The Complainant’s trademark registration for INTEL predates the Respondent’s registration of the disputed domain names <intelcurie.com> and <intelgalileo.com>. The Complainant has not licensed, approved or in any way consented to the Respondent’s registration and use of the trademark in either of the disputed domain names.

There is no evidence in the case indicating that the Respondent has made preparations to use the disputed domain names in connection with a bona fide offering of goods or services prior to the dispute. Furthermore, there is nothing in the casefile suggesting that the Respondent is commonly known by the disputed domain names. Although given the opportunity, the Respondent has not submitted any evidence indicating that the Respondent is the owner of any trademark rights or that the Respondent is commonly known by the disputed domain names. In addition, there is no evidence indicating that the Respondent intends to make a legitimate, noncommercial or fair use of the disputed domain names without intent for commercial gain to misleadingly divert consumers or to tarnish the trademark.

The Respondent has failed to invoke any circumstances which could demonstrate, pursuant to paragraph 4(c) of the Policy, any rights or legitimate interests in respect of the disputed domain names. Thus, there is no evidence in the case that refutes the Complainant’s submissions, and the Panel concludes that the Complainant has also proved the requirement under paragraph 4(a)(ii) of the Policy.

C. Registered and Used in Bad Faith

Under paragraph 4(b) of the Policy, evidence of bad faith registration and use include without limitation:

(i) circumstances indicating the disputed domain names were registered or acquired primarily for the purpose of selling, renting, or otherwise transferring the disputed domain name registrations to the owner of a trademark or to a competitor of the trademark owner, for valuable consideration in excess of the documented out-of-pocket costs directly related to the disputed domain names; or

(ii) circumstances indicating that the disputed domain names were registered in order to prevent the owner of a trademark from reflecting the mark in a corresponding domain name, provided there is a pattern of such conduct; or

(iii) circumstances indicating that the disputed domain names were registered primarily for the purpose of disrupting the business of a competitor; or

(iv) circumstances indicating that the disputed domain names have intentionally been used in an attempted to attract, for commercial gain, Internet users to a website or other online location, by creating a likelihood of confusion with the Complainant’s trademark as to the source, sponsorship, affiliation, or endorsement of the website or location or of a product or service on that website or location.

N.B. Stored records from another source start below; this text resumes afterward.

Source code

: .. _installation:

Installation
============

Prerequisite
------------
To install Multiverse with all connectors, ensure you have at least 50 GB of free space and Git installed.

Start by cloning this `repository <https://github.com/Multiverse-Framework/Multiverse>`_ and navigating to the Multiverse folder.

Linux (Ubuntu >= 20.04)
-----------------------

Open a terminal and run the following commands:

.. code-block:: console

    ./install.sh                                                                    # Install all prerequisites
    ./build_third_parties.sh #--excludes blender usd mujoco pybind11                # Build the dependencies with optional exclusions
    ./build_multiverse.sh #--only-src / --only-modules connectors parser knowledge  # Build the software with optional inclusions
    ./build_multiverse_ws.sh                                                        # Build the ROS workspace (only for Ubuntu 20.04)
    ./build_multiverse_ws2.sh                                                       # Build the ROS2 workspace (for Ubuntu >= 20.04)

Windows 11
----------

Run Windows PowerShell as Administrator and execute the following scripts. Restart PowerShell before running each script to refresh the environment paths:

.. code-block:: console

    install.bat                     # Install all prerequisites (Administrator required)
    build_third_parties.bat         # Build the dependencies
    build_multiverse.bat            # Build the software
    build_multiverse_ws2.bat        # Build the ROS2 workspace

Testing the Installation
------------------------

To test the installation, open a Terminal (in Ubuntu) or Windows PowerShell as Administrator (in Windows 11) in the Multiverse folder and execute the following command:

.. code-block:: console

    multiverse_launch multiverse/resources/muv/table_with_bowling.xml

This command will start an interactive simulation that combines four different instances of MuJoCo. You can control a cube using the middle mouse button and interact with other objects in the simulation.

The Complainant has submitted evidence demonstrating that the Respondent registered the domain name <intelcurie.com> the day after the Complainant announced the INTEL CURIE product at the Consumer Electronics Show (CES) in Las Vegas on January 6, 2015. Furthermore, the evidence demonstrates that the Respondent sent an e-mail to the Complainant on January 7, 2015 asking if the Complainant was in need of the domain name <intelcurie.com>. The Respondent then registered the domain name <intelgalileo.com> on January 8, 2015 and offered via e-mail to sell both domain names to the Complainant for USD $50 000.

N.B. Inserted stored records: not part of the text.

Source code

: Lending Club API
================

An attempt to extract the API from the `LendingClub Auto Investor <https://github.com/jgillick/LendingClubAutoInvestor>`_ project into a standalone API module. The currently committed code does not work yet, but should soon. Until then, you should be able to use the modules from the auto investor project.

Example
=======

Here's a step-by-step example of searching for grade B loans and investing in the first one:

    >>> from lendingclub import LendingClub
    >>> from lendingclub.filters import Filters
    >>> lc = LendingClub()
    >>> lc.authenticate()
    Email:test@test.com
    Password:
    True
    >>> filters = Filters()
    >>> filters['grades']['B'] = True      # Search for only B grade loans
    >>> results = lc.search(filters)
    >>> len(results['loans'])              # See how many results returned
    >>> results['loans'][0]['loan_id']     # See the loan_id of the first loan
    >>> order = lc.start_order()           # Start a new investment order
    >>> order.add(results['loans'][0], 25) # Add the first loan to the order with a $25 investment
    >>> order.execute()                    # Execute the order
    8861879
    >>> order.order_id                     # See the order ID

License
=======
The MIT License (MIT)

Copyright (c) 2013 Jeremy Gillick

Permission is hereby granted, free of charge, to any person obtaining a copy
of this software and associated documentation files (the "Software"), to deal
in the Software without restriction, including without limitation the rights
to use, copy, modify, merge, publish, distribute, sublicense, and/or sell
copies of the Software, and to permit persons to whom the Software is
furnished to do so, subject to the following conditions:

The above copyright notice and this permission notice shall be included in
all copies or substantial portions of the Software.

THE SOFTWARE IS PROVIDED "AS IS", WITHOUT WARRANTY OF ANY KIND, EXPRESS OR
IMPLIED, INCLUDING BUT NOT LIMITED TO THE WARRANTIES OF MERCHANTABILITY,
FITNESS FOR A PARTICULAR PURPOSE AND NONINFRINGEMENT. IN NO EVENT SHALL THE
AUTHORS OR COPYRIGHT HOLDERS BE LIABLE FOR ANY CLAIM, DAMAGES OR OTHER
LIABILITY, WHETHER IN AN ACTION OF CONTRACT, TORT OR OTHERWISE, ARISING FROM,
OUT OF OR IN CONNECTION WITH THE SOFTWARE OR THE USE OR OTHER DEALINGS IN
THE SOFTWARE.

Thus, the evidence in the case before the Panel indicates that the disputed domain names have been acquired by the Respondent primarily for the purpose of selling the disputed domain name registrations to the owner of a trademark for valuable consideration in excess of the documented out-of-pocket costs directly related to the disputed domain names.

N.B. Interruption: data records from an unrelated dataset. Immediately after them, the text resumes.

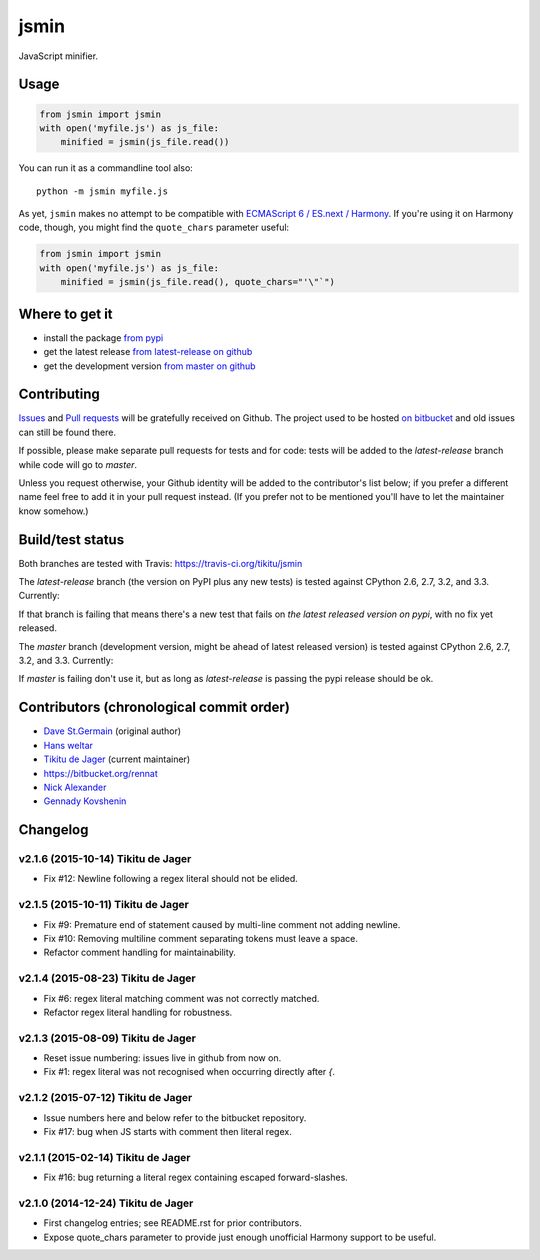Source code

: =====
jsmin
=====

JavaScript minifier.

Usage
=====

.. code:: python

 from jsmin import jsmin
 with open('myfile.js') as js_file:
     minified = jsmin(js_file.read())

You can run it as a commandline tool also::

  python -m jsmin myfile.js

As yet, ``jsmin`` makes no attempt to be compatible with
`ECMAScript 6 / ES.next / Harmony <http://wiki.ecmascript.org/doku.php?id=harmony:specification_drafts>`_.
If you're using it on Harmony code, though, you might find the ``quote_chars``
parameter useful:

.. code:: python

 from jsmin import jsmin
 with open('myfile.js') as js_file:
     minified = jsmin(js_file.read(), quote_chars="'\"`")


Where to get it
===============

* install the package `from pypi <https://pypi.python.org/pypi/jsmin/>`_
* get the latest release `from latest-release on github <https://github.com/tikitu/jsmin/tree/latest-release/jsmin>`_
* get the development version `from master on github <https://github.com/tikitu/jsmin/>`_

Contributing
============

`Issues <https://github.com/tikitu/jsmin/issues>`_ and `Pull requests <https://github.com/tikitu/jsmin/pulls>`_
will be gratefully received on Github. The project used to be hosted
`on bitbucket <https://bitbucket.org/dcs/jsmin/>`_ and old issues can still be
found there.

If possible, please make separate pull requests for tests and for code: tests will be added to the `latest-release` branch while code will go to `master`.

Unless you request otherwise, your Github identity will be added to the contributor's list below; if you prefer a
different name feel free to add it in your pull request instead. (If you prefer not to be mentioned you'll have to let
the maintainer know somehow.)

Build/test status
=================

Both branches are tested with Travis: https://travis-ci.org/tikitu/jsmin

The `latest-release` branch (the version on PyPI plus any new tests) is tested against CPython 2.6, 2.7, 3.2, and 3.3.
Currently:

.. image:: https://travis-ci.org/tikitu/jsmin.png?branch=latest-release

If that branch is failing that means there's a new test that fails on *the latest released version on pypi*, with no fix yet
released.

The `master` branch (development version, might be ahead of latest released version) is tested against CPython 2.6, 2.7, 3.2, and
3.3. Currently:

.. image:: https://travis-ci.org/tikitu/jsmin.png?branch=master

If `master` is failing don't use it, but as long as `latest-release` is passing the pypi release should be ok.

Contributors (chronological commit order)
=========================================

* `Dave St.Germain <https://bitbucket.org/dcs>`_ (original author)
* `Hans weltar <https://bitbucket.org/hansweltar>`_
* `Tikitu de Jager <mailto:tikitu+jsmin@logophile.org>`_ (current maintainer)
* https://bitbucket.org/rennat
* `Nick Alexander <https://bitbucket.org/ncalexan>`_
* `Gennady Kovshenin <https://github.com/soulseekah>`_

Changelog
=========

v2.1.6 (2015-10-14) Tikitu de Jager
-----------------------------------

- Fix #12: Newline following a regex literal should not be elided.

v2.1.5 (2015-10-11) Tikitu de Jager
-----------------------------------

- Fix #9: Premature end of statement caused by multi-line comment not
  adding newline.

- Fix #10: Removing multiline comment separating tokens must leave a space.

- Refactor comment handling for maintainability.

v2.1.4 (2015-08-23) Tikitu de Jager
-----------------------------------

- Fix #6: regex literal matching comment was not correctly matched.

- Refactor regex literal handling for robustness.

v2.1.3 (2015-08-09) Tikitu de Jager
-----------------------------------

- Reset issue numbering: issues live in github from now on.

- Fix #1: regex literal was not recognised when occurring directly after `{`.

v2.1.2 (2015-07-12) Tikitu de Jager
-----------------------------------

- Issue numbers here and below refer to the bitbucket repository.

- Fix #17: bug when JS starts with comment then literal regex.

v2.1.1 (2015-02-14) Tikitu de Jager
-----------------------------------

- Fix #16: bug returning a literal regex containing escaped forward-slashes.

v2.1.0 (2014-12-24) Tikitu de Jager
-----------------------------------

- First changelog entries; see README.rst for prior contributors.

- Expose quote_chars parameter to provide just enough unofficial Harmony
  support to be useful.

The Panel concludes that the Complainant has proved the requirements under paragraph 4(b) of the Policy and that the disputed domain names <intelcurie.com> and <intelgalileo.com> have been registered and used in bad faith.

7. Decision

For the foregoing reasons, in accordance with paragraphs 4(i) of the Policy and 15 of the Rules, the Panel orders that the disputed domain names <intelcurie.com> and <intelgalileo.com> be transferred to the Complainant.